Though the summer season is very hot in Greenland, it seldom causes any thunder and lightning; the reason of which I take to be the coolness of the night, which allays the heat of the day, and causes the sulphureous exhalations to fall again with the heavy dew to the ground.

As for the ordinary meteors, commonly seen in other countries, they are visible in Greenland; as the rainbow, flying or shooting stars, and the like. But what is more peculiar to the climate, is the Northern Light, or Aurora Borealis, which in the spring of the year,{55} about the new moon, darts streams of light all over the sky, as quick as lightning, especially if it be a clear night, with such a brightness, that you may read by it as by daylight.

At the summer solstice there is no night, and you have the pleasure to see the sun turn round about the horizon all the twenty-four hours; and in the depth of winter they have but little comfort in that planet, and the nights are proportionally long; yet it never is so dark, but you can see to travel up and down the country, though sometimes it be neither moonshine nor starlight: but the snow and ice, with which both land and sea is covered, enlightens the air; or the reason may be fetched from the nearness of the horizon to the equator.

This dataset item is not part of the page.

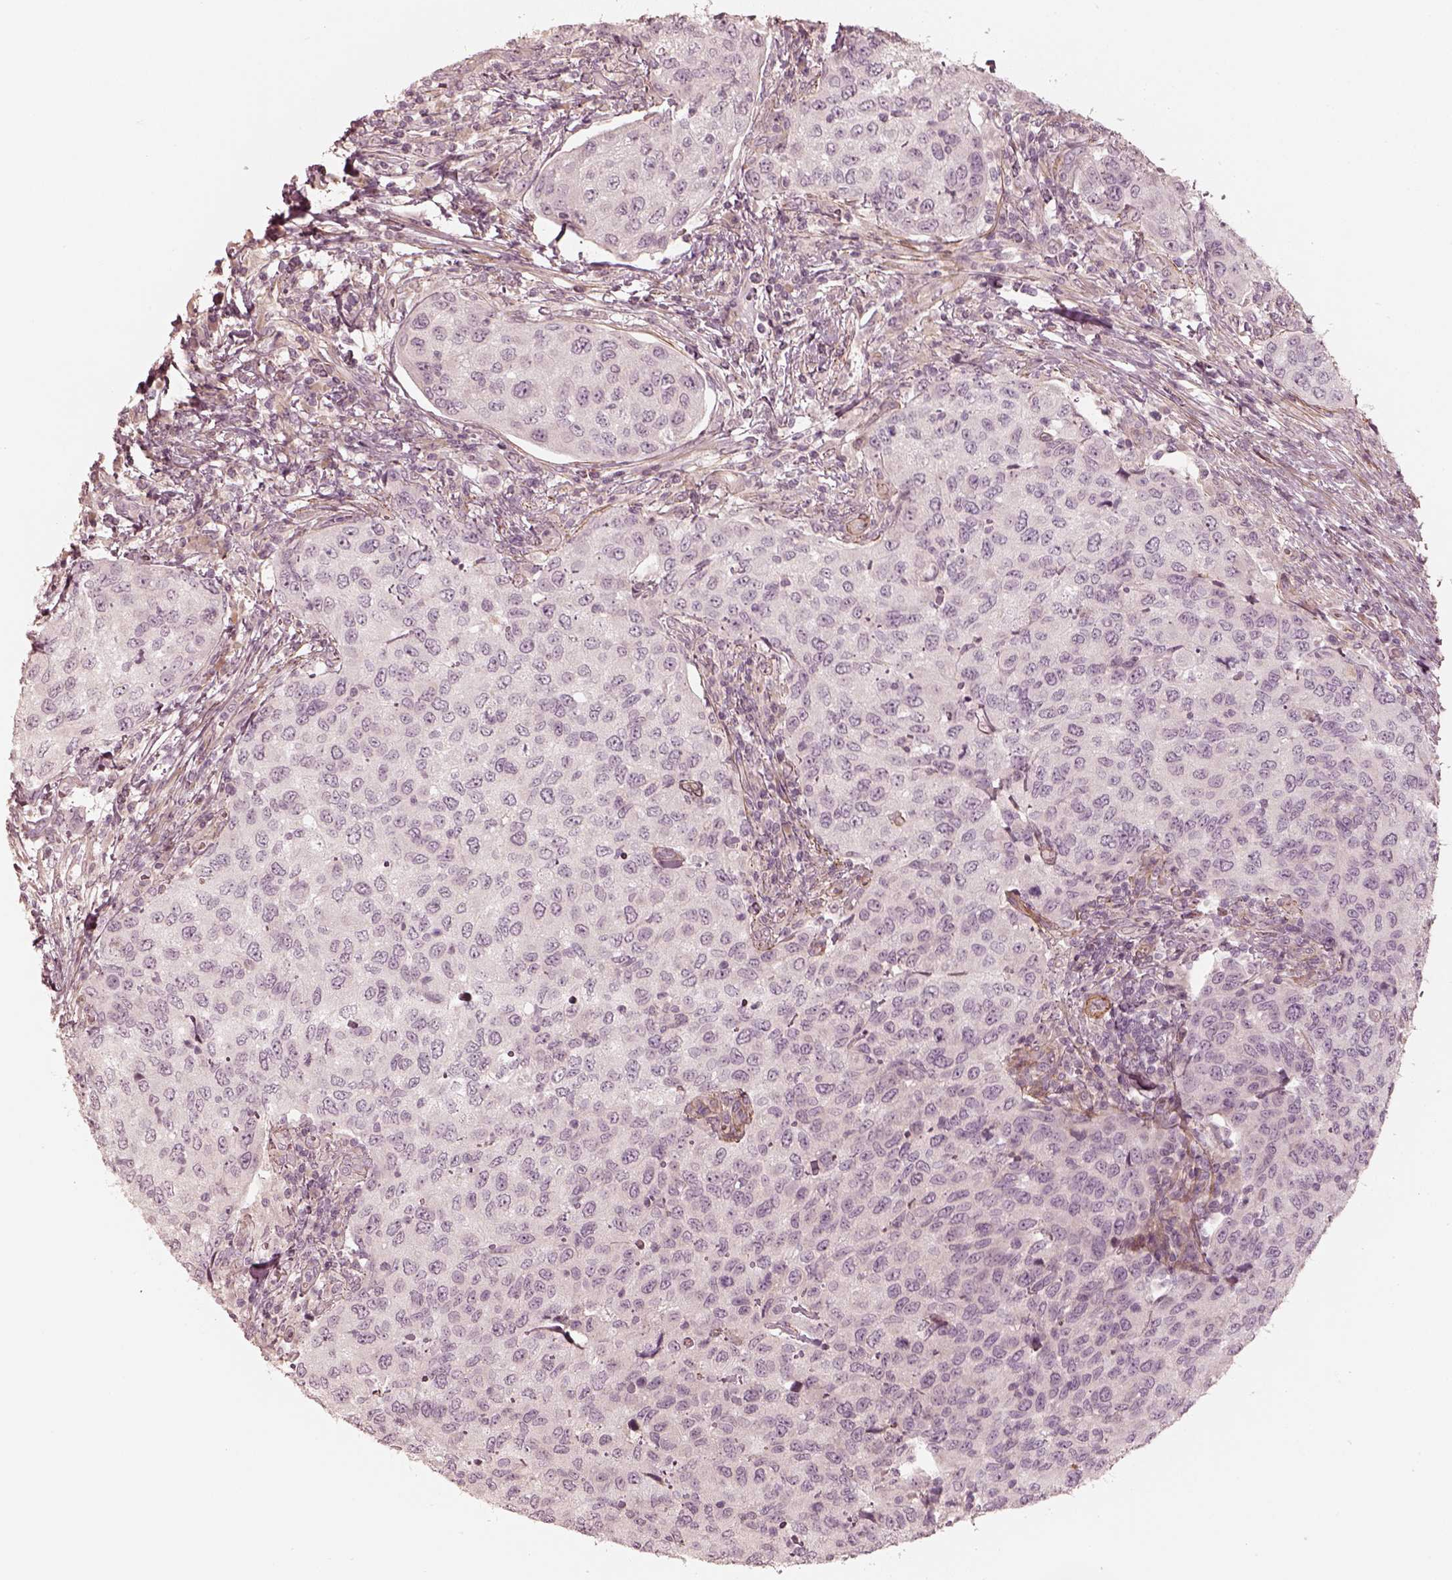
{"staining": {"intensity": "negative", "quantity": "none", "location": "none"}, "tissue": "urothelial cancer", "cell_type": "Tumor cells", "image_type": "cancer", "snomed": [{"axis": "morphology", "description": "Urothelial carcinoma, High grade"}, {"axis": "topography", "description": "Urinary bladder"}], "caption": "This photomicrograph is of urothelial cancer stained with immunohistochemistry to label a protein in brown with the nuclei are counter-stained blue. There is no expression in tumor cells.", "gene": "KCNJ9", "patient": {"sex": "female", "age": 78}}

The temperament of the air is not unhealthful; for, if you except the scurvy and distempers of the breast, they know nothing here of the many other diseases with which{56} other countries are plagued; and these pectoral infirmities are not so much the effects of the excessive cold, as of that nasty foggish weather which this country is very much subject to; which I impute to the vast quantity of ice that covers the land and drives in the sea. From the beginning of April to the end of July is the foggish season, and from that time the fog daily decreases. But as in the summer time they are troubled with the fog, so in the winter season they are likewise plagued with the vapour called frost smoke, which, when the cold is excessive, rises out of the sea as the smoke out of a chimney, and is as thick as the thickest mist, especially in the bays, where there is any opening in the ice. It is very remarkable, that this frost, damp, or smoke, if you come near it, will singe the very skin of your face and hands; but when you are in it, you find no such piercing or stinging sharpness, but warm and soft; only it leaves a white frost upon your hair and clothes.{57}

I must not forget here to mention the wonderful harmony and correspondence which is observed in Greenland between fountains and the main sea, viz. that at spring tides, in new and full moon, when the strongest ebbing is at sea, the hidden fountains or springs of fresh water break out on shore, and discover themselves, often in places where you never would expect to meet with any such; especially in winter, when the ground is covered with ice and snow; yet at other times there are no water springs in those places. The cause of this wonderful harmony I leave to the learned inquiry of natural philosophers; how springs and fountains follow the motion of the main sea, as the sea does that of the moon. Yet this I must observe to you, that some great men have been greatly mistaken, in that they have taken for granted and asserted, that in Norway and Greenland the tide was hardly remarkable. (See Mr. Wollf’s Reasonable Thoughts on the{58} Effects of Nature, p. 541.) Whereas nowhere greater tide is observed; the sea, at new and full moon, especially in the spring and fall, rises and falls about three fathoms.